The Panamax market played a quieter tune last week, especially in the Pacific. While some owners were caught with a spot ship during the Far East holidays, the market has definitely not lost its substance and owners generally seem to be willing and able, at least for the time being, to hold out until the market comes back up again. The average t/c rate a LME can fetch is still at US$32,600, which by the way is US$2,500 more than one month ago! Owners still can hope to fetch in excess of US$35,000 for fronthaul.
The International Grain Council has just released its latest market report revealing that the overall forecasts for grain trade are lower than last year despite China’s increased needs. Trade in wheat will remain stable at 101m tons while trade in maize is expected to be 3 mt lower at 77 mt due to better crops in Europe and reduction in their import needs.

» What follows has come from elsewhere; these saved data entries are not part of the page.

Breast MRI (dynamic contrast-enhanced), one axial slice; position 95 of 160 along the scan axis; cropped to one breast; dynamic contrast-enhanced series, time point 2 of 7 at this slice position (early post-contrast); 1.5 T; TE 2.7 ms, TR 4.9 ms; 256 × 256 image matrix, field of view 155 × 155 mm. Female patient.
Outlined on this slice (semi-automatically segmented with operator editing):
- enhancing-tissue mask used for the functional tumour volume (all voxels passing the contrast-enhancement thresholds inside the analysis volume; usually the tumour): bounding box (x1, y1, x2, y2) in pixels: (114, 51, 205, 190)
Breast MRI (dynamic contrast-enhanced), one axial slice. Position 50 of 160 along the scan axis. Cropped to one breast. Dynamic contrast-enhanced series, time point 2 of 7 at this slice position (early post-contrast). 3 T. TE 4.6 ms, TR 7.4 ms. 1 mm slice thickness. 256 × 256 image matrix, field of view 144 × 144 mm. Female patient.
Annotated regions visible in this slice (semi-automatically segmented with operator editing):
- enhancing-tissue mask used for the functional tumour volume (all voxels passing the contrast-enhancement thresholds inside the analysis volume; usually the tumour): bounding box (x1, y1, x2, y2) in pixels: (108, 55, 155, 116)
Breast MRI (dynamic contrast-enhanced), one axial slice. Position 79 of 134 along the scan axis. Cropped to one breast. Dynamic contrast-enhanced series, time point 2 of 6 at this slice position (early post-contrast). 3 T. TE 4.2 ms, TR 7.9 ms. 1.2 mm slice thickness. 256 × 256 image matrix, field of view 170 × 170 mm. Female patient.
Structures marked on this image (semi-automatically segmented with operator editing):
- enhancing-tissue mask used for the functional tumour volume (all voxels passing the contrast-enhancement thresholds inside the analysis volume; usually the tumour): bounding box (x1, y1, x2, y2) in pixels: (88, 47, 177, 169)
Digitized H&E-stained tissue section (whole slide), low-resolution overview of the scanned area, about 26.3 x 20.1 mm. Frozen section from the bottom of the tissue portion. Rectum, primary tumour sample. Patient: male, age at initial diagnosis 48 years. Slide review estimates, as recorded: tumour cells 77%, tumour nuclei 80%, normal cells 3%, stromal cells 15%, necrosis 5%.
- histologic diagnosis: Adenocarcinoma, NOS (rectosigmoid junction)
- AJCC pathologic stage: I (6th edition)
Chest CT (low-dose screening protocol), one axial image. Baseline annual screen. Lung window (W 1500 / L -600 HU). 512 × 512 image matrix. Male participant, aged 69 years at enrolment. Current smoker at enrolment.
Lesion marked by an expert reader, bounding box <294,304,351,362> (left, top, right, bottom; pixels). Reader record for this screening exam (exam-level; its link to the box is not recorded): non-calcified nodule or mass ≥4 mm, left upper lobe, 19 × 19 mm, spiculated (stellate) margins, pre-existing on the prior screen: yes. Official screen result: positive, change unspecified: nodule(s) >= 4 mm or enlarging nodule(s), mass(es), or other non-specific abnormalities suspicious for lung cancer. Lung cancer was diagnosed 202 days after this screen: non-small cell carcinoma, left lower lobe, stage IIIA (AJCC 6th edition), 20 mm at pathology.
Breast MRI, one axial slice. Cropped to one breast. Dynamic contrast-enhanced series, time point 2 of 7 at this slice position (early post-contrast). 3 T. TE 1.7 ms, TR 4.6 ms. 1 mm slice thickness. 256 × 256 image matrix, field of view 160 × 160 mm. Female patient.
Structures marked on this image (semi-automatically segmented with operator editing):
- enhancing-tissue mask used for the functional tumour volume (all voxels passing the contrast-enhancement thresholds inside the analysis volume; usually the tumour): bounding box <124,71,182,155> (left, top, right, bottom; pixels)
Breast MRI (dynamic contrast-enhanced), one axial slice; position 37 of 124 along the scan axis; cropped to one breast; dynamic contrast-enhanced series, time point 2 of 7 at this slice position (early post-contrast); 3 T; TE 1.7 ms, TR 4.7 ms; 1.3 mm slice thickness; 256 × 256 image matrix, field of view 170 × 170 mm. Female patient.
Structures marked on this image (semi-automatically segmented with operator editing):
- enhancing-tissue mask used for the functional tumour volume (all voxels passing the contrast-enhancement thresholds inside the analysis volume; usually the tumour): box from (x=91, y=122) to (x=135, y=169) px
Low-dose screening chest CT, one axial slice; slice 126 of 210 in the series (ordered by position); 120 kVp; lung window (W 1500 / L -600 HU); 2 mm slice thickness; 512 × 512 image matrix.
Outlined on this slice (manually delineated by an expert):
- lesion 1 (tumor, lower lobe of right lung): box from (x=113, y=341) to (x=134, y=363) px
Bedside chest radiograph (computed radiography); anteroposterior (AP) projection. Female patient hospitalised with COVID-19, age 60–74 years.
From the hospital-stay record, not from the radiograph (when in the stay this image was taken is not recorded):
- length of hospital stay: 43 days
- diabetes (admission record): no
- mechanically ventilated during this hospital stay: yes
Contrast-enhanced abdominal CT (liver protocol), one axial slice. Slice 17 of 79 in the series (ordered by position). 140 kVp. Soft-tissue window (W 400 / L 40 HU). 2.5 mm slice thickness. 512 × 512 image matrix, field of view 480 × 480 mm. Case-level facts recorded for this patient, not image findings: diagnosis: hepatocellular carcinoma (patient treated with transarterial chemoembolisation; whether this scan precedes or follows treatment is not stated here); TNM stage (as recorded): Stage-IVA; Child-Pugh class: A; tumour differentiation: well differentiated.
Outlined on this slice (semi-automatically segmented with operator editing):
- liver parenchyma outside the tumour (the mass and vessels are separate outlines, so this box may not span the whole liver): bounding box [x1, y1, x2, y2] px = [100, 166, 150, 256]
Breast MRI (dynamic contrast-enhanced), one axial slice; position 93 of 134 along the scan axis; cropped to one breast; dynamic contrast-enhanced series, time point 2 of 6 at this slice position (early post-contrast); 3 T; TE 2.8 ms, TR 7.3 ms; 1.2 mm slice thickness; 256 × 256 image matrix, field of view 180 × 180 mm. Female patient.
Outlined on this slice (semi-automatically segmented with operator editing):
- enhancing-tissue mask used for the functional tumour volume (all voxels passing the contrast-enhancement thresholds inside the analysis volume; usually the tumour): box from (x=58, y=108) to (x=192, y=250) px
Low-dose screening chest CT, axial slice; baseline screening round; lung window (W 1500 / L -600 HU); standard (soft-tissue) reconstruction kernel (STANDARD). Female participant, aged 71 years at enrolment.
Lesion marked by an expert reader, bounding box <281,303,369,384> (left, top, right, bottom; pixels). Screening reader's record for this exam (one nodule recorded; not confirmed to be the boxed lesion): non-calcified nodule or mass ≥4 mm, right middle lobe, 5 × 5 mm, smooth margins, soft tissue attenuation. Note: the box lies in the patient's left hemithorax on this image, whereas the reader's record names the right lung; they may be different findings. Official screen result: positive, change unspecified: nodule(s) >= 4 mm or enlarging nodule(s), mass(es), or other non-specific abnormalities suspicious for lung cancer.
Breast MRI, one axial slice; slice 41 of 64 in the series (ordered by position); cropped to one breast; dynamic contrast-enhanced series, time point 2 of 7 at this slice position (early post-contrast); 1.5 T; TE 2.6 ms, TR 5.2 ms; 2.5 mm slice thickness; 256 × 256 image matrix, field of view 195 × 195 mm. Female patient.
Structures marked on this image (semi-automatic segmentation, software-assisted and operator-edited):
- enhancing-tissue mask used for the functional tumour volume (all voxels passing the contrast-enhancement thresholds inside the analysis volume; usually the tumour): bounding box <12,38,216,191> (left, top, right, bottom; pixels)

Although a bit weaker at the beginning of the week in the Atlantic, the trend for Handies/Handymaxes stayed firm through the week. 37,000 dwt Brazil to Continent are now being fixed at US$20/21,000 plus US$200,000 bb. In the Pacific a little slowdown has been felt at the end of the week but happening after a 45,000 dwt reached US$29,000 for Pacific round voyage and a 53,000 dwt grabber fixed over US$32,000 for a short period. A lot of interest for periods all sizes even older units and charterers ready to fix 2 years and more to avoid to pay the full rate required by owners for 2004/2005. However for such long period large gap still prevailing between owners and charterers ideas.